Fair enough, I was kind of mentally prepared that this rabbit hole would lead to programming at some point. :sleepy:
not even sure how the linux kernel works, even less sure how openwrt's kmod packages interact with it, i.e. if the issue is with the kernel, with the kmod package (driver) or even with the firmware. Hell, I am not even sure why the firmware of the mt7915e chip is located on the root filesystem, I would expect this to be on the card itself but oh well.
I am eager to go deeper troubleshooting, just unsure where to look.
I wonder where I can find a shoulder to cry on (i.e. to bitch about this damn chip) :joy:

Looking through lspci again, I notice that for some devices, it appears the ASPM hasn't been disabled:

Capabilities: [40] Express (v2) Root Port (Slot+), MSI 00
		DevCap:	MaxPayload 256 bytes, PhantFunc 0
			ExtTag- RBE+
		DevCtl:	CorrErr- NonFatalErr- FatalErr- UnsupReq-
			RlxdOrd- ExtTag- PhantFunc- AuxPwr- NoSnoop-
			MaxPayload 128 bytes, MaxReadReq 128 bytes
		DevSta:	CorrErr- NonFatalErr- FatalErr- UnsupReq- AuxPwr+ TransPend-
		LnkCap:	Port #21, Speed 8GT/s, Width x4, ASPM L0s L1, Exit Latency L0s <1us, L1 <4us
			ClockPM- Surprise- LLActRep+ BwNot+ ASPMOptComp+
		LnkCtl:	ASPM L0s L1 Enabled; RCB 64 bytes, Disabled- CommClk-
			ExtSynch- ClockPM- AutWidDis- BWInt- AutBWInt-
		LnkSta:	Speed 2.5GT/s, Width x0
			TrErr- Train- SlotClk+ DLActive- BWMgmt- ABWMgmt-

even though I have pcie_aspm=off in grub.cfg

I tried booting a live installation on the x86 router - out of the 3 isos on my ventoy usb stick, only debian 22 booted up properly, kernel version is 6.1.0-18.
I couldnt boot a live environment for neither ubuntu nor manjaro - both would kernel panic. they boot just fine if I disconnect the wifi adapter which makes it definitely the culprit.

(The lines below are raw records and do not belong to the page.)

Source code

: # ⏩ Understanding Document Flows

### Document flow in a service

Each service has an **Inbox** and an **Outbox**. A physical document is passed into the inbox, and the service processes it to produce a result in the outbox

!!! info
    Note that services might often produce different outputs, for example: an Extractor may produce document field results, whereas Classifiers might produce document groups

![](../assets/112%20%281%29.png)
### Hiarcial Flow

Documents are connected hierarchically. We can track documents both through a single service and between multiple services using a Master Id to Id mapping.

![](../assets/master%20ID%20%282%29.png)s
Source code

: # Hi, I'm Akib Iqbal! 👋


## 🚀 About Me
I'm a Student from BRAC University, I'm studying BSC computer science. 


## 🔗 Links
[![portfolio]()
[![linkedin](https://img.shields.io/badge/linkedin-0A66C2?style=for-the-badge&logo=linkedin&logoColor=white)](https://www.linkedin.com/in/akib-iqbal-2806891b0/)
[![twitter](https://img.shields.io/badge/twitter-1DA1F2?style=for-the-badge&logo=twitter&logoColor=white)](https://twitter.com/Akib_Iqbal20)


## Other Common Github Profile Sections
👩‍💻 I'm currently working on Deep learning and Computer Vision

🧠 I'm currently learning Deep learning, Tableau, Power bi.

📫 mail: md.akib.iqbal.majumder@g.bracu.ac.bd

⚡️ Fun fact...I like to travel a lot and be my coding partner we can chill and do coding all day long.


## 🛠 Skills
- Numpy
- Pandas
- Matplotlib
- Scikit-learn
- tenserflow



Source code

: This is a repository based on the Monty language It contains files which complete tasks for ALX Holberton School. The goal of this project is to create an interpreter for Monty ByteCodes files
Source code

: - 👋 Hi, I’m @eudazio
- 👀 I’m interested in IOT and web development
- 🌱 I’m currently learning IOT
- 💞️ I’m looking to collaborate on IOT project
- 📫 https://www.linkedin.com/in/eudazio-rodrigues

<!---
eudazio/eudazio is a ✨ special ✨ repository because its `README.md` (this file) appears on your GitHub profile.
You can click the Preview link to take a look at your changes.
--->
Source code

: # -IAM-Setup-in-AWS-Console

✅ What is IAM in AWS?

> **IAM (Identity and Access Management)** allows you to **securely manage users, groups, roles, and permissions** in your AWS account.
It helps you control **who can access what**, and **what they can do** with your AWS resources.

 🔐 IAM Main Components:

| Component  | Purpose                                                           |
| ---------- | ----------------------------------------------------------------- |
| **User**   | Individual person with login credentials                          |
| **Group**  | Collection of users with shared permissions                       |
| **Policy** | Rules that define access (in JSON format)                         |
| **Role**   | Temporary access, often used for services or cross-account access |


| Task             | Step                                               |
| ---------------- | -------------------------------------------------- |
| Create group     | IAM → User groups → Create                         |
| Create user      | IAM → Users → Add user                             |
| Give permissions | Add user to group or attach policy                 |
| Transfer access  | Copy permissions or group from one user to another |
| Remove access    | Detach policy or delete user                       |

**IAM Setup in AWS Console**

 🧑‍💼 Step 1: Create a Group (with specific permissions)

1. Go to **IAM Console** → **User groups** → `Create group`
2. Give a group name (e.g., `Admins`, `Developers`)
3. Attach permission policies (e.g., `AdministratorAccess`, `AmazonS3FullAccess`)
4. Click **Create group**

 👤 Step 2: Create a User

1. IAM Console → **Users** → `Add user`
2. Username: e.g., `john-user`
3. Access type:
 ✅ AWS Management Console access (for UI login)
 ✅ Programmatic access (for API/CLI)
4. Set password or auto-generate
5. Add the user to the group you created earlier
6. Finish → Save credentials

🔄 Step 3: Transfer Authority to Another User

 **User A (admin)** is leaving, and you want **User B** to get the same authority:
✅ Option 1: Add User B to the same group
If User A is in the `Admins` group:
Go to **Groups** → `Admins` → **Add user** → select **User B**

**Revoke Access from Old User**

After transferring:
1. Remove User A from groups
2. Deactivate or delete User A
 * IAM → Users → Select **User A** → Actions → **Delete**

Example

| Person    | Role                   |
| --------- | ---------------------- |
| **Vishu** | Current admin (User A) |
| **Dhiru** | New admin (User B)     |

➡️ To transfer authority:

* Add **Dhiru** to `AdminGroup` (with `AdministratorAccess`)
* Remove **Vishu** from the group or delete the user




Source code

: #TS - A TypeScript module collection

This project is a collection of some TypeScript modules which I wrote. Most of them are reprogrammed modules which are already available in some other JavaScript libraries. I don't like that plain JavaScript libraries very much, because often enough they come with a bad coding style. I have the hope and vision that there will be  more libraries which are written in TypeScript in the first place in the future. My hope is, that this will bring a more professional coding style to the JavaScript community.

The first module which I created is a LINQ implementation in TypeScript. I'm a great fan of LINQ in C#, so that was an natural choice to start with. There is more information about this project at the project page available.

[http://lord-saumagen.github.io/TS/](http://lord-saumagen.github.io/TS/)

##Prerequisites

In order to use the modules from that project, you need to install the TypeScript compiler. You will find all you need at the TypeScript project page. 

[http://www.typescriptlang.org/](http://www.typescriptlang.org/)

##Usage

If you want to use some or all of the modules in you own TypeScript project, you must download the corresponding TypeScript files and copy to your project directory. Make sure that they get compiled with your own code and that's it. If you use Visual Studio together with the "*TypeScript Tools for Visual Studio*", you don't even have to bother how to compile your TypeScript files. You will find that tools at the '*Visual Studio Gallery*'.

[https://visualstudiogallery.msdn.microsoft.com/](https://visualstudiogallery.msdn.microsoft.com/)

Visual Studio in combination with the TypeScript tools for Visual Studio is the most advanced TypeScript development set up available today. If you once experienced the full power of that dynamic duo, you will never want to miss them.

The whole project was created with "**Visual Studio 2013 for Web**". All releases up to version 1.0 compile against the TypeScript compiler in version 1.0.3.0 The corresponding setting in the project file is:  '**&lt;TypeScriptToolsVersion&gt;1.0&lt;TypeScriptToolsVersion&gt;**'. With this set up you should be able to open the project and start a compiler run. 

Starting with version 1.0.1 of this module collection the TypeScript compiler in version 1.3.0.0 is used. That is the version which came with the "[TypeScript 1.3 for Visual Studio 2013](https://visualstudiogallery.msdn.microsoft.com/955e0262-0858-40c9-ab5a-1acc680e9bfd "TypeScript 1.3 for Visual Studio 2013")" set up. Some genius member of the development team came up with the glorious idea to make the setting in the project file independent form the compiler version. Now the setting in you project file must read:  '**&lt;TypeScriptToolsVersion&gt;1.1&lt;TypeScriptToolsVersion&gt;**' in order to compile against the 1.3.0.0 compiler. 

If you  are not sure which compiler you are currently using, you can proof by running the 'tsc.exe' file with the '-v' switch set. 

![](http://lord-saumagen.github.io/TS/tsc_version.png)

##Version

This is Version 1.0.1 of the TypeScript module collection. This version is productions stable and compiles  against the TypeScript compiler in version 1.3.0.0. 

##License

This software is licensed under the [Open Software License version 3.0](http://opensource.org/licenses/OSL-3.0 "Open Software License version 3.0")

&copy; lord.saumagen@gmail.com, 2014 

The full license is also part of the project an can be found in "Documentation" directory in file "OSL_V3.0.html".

In Debian however, I inspected dmesg and I could see that one of the PCI bridges is throwing errors, namely the same PCI bridge which is connected to the wifi adapter.

I booted into OpenWrt with grub option pci=nomsi and got kernel panic.

It is clear that the PCI bridge is not doing something it should be.